俺はそんな父さんを何とか慰めようとしたが、その度に父さんが口にする言葉は、
『お前は絶対俺みたいに失敗するなよ』
俺も初めは広瀬の言った通り、失敗なんてすればするほどいいと思っていた。
でも、父さんの言動、表情を見ているとそんな考えも簡単に変わった。
もし失敗してしまえば自分が傷ついてしまう。周りを不幸にさせるかもしれない。関わっている相手の人にも傷をつけてしまうかもしれない。

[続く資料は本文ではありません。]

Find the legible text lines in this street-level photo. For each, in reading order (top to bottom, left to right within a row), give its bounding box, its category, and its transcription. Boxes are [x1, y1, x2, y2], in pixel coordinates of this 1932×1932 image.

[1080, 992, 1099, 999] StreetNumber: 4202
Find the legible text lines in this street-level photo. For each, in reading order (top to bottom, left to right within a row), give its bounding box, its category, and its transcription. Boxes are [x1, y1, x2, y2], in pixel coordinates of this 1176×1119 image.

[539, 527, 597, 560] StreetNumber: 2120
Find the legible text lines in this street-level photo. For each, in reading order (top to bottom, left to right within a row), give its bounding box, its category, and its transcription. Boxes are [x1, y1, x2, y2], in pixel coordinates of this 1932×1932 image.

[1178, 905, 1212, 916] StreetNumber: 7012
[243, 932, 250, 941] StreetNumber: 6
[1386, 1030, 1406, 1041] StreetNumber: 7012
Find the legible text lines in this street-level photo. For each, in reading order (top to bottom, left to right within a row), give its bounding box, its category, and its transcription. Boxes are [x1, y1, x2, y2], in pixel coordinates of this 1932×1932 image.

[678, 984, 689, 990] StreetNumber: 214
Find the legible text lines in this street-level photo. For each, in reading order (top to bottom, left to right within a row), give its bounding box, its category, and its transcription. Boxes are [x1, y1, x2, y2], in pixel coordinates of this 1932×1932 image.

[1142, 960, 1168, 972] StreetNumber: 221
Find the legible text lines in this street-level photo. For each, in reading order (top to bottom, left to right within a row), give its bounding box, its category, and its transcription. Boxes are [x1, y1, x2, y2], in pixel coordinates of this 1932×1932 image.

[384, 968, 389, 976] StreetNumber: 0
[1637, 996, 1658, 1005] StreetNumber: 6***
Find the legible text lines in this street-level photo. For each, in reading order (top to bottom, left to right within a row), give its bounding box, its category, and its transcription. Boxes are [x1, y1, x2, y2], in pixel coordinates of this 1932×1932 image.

それならやっぱり無駄な挑戦なんてしない方がいい。何せ失敗しなくて済むのだから。
平和に暮らして何事もなく一生を終える。それが何よりも幸せなことだと思っていた。
だけど、そんなことはなかった。
父さんが海外転勤へ行ったあの日から俺は家で独りぼっちになった。悲しいという感情すらなかったと思う。
ご飯が全く美味しくない。家の中は静かで物音一つない。何をするにしても孤独感が俺を苛んだ。
それでも俺は友達を……大切な人を作ろうとはしなかった。無論、失敗を恐れていたから。
そして今現在もこの孤独な家で俺は独りぼっち。
だけど、昔とは違うところがある。
それはゲーム、MMORPGの存在だ。ゲームの中なら幾ら失敗してもやり直せる。
そして今の俺には広瀬も――そう思って無意識にフレンド欄を開くとそこにはオフライン表記の【minami】が目に焼き付いた。
そういえばそうだった。今は打ち上げに行ってるんだったな。
――グー。
お腹が鳴った。
現在時刻は六時。少し早いが何か買いに行くか。
よし、今日は久しぶりにジャンクフードを食べながらゲームをするとしよう。
そうして今の時間を無理やり至高の時間へ変えようと考えた俺は財布を持って玄関の扉を開けると、
「えっ?」
インターホンの前に絶対いないはずの人物が立っていた。